A Thousand Splendid Suns

(Nancy Kaufman) #1

"The empty headed girls who think you're sexy."


"You know."


"Know what?"


"That I only have eyes for you."


Laila swooned inside. She tried to read his face but was met by a look that was
indecipherable: the cheerful, cretinous grin at odds with the narrow, half desperate look in
his eyes. A clever look, calculated to fall precisely at the midpoint between mockery and
sincerity.


Tariq crushed his cigarette with the heel of his good foot. "So what do you think about all
this?"


"The party?"


"Who's the half wit now? I meant the Mujahideen, Laila. Their coming to Kabul."


Oh.
She started to tell him something Babi had said, about the troublesome marriage of guns
and ego, when she heard a commotion coming from the house. Loud voices. Screaming.


Laila took off running. Tariq hobbled behind her.
There was a melee in the yard. In the middle of it were two snarling men, rolling on the
ground, a knife between them. Laila recognized one of them as a man from the table who
had been discussing politics earlier. The other was the man who had been fanning the
kebab skewers. Several men were trying to pull them apart. Babi wasn't among them. He
stood by the wall, at a safe distance from the fight, with Tariq's father, who was crying.
From the excited voices around her, Laila caught snippets that she put together: The
fellow at the politics table, a Pashtun, had called Ahmad Shah Massoud a traitor for
"making a deal" with the Soviets in the 1980s. The kebab man, a Tajik, had taken offense
and demanded a retraction. The Pashtun had refused. The Tajik had said that if not for
Massoud, the other man's sister would still be "giving it" to Soviet soldiers. They had come
to blows. One of them had then brandished a knife; there was disagreement as to who.
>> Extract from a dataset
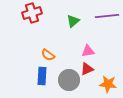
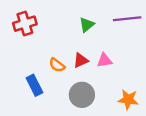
red cross: (32, 13) -> (25, 24), moved
red triangle: (87, 69) -> (81, 60), moved
blue rectangle: (42, 76) -> (34, 85), moved, turned -30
With horror, Laila saw that Tariq had thrown himself into the scuffle. She also saw that
some of the peacemakers were now throwing punches of their own. She thought she spotted
a second knife.


Later that evening, Laila thought of how the melee had toppled over, with men falling on
top of one another, amid yelps and cries and shouts and flying punches, and, in the middle
of it, a grimacing Tariq, his hair disheveled, his leg come undone, trying to crawl out.